Kebanyakan teater di Indonesia masih mengeksplorasi simbolisme, ekspresionisme, surealisme, dan realisme (murni atau sosialis). Padahal, meski bukan barang baru, realisme magis dan dark comedy memberi tawaran yang lain, yaitu memperlihatkan kepahitan dari kehidupan sehari-hari yang dikemas dengan cara yang berbeda dari teater biasanya. 

Realisme Magis

Peristiwa dalam lakon ini sesungguhnya sangat dekat dengan kehidupan sehari-hari, namun beberapa adegan memperlihatkan sesuatu yang berada di luar realitas. Hal tersebut tidak berarti lakon ini mengarah pada surealisme sebab imajinasi, fantasi, atau sesuatu yang di luar realitas tersebut masih berada pada garis realis. Franz Roh dalam Magic(al) Realism (Bower: 2004) menerangkan bahwa fokus realisme magis terletak pada objek material dan realitasyang diambil dari kehidupan di dunia, sementara surealis mengeksplorasi realitas.


Dalam lakon ini ada dua hal yang saling berpadu, yaitu realis dan magis. Seperti apa yang dikatakan Maggie Ann Bower (2004), bahwa realisme magis menggabungkan dua aspek yang berlawanan oksimoron (magis dan realis) secara bersamaan untuk membentuk satu perspektif baru.

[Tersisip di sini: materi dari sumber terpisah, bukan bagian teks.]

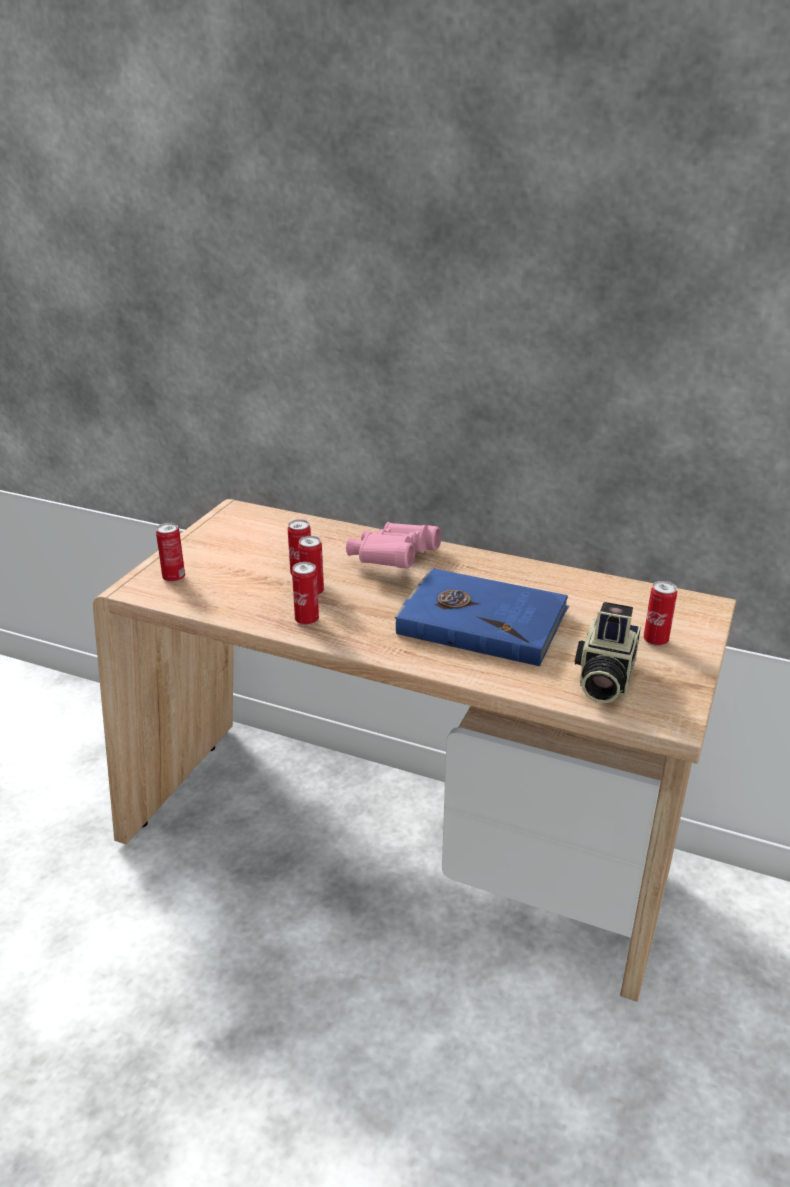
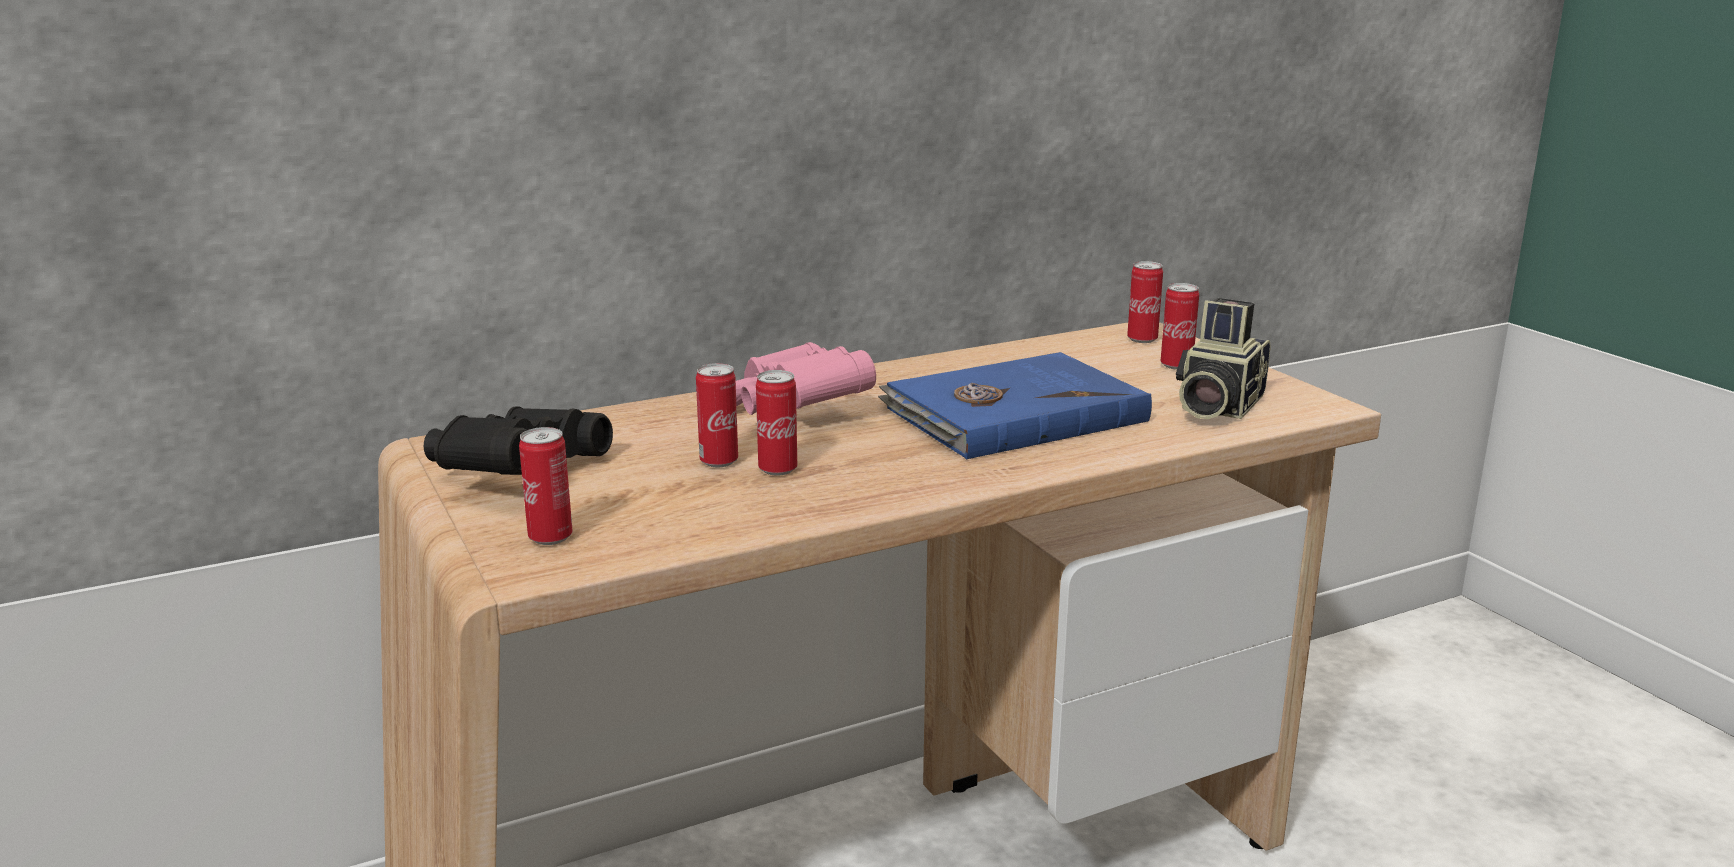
camera: 50 degrees left, 10 degrees down
(225, 539) = (516, 475): none -> black binoculars
(307, 620) = (843, 493): can -> can (1142, 339)
(603, 680) = (1215, 406): camera -> camera turned 60 degrees clockwise

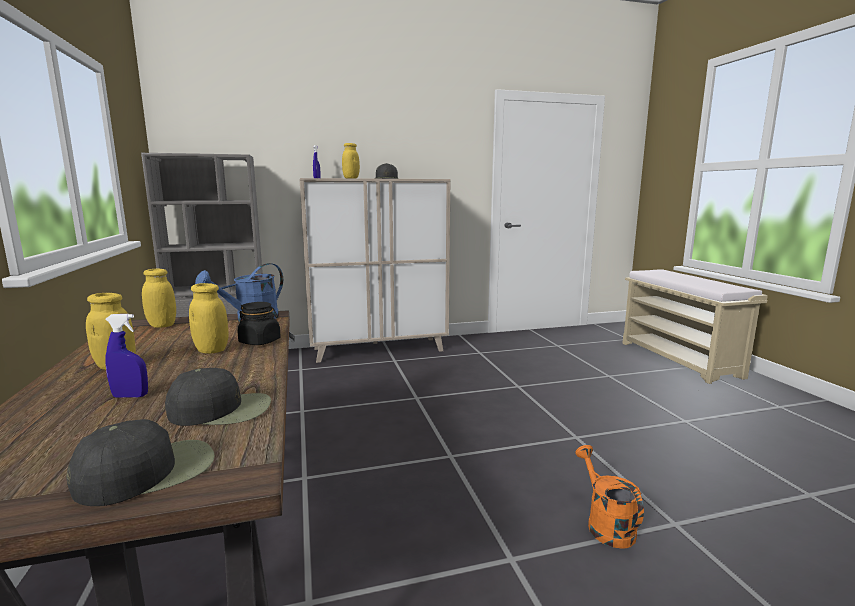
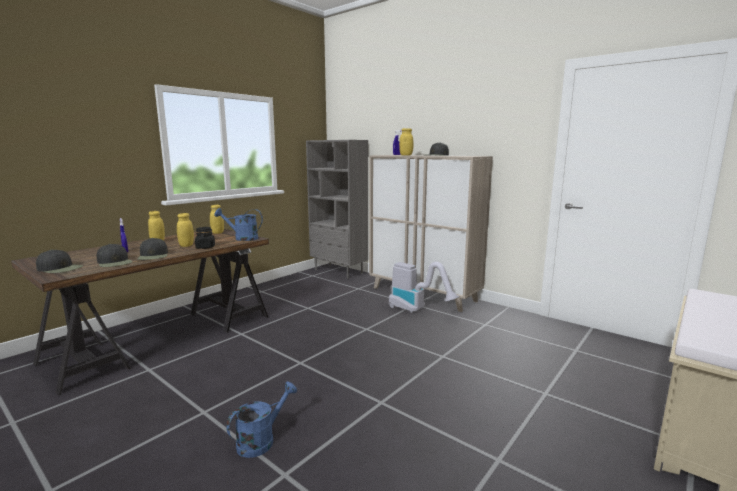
camera: 55 degrees right, 0 degrees up
(238, 376) = (153, 256): none -> black cap
(410, 363) = (417, 310): none -> vacuum cleaner
(605, 524) = (261, 440): orange watering can -> blue watering can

Realitas yang supranatural menjadi perspektif baru itu. Perspektif baru atau realitas fiksi baru itu sangat memungkinkan untuk terjadinya sebuah keajaiban, misteri, dan kengerian. Dalam realisme magis, supranatural dikompromikan menjadi sesuatu yang dapat dirasionalisasikan dan direalisasikan. Karena sesungguhnya realisme magis itu sendiri memungkinkan untuk melakukan pendobrakan atas logika. Lois Zamora dan Wendy B. Faris (Bower: 2004) memberi penjelasan bahwa realisme magis memungkinkan terjadinya pendobrakan, pelanggaran batas—baik logika, politik, geografis, dll.

Seperti yang telah diceritakan di awal, Gustav yang telah (dianggap) mati, tiba-tiba hidup lagi, berkali-kali hidup. Itulah yang mengindikasikan bahwa kejadian itu bukanlah peristiwa riil, namun merupakan peristiwa supranatural. Meski supranatural, peristiwa tersebut masih dapat dijelaskan dari sudut pandang psikologi.

Dalam lakon ini, secara bersama-sama tokoh suami-istri tersebut mengalami delusi. Tentu saja dalam kerangka psikoanalisa, peristiwa dalam lakon ini tidak lazim terjadi. Hal tersebut dikarenakan pada umumnya delusi bersifat personal. Namun, lakon ini nampaknya mencoba menggabungkan tokoh suami dan istri ke dalam satu fenomena dan momen psikologis yang sama. Lakon ini menggabungkan dua delusi dan kegilaan secara bersama-sama dalam satu ruang dan waktu. Hal ini bertujuan agar cerita menghasilkan konflik yang lebih komplikatif dan menunjukan bahwa peristiwa tersebut benar-benar riil.

Seperti yang disebutkan di atas bahwa adegan kembalinya Gustav terjadi berulangkali. Keberulangan atau repetisi itu menjadi penegas kegilaan sekaligus harapan pasangan suami-istri. Peristiwa repetitif ini mengarahkan pada pemaknaan tertentu, yaitu bahwa kenangan dan harapan hadir secara berkesinambungan dalam benak tokoh suami-istri. Di tahap ini, Gustav juga hadir sebagai metafora. Di tahap ini ia mewakili kenangan dan harapan.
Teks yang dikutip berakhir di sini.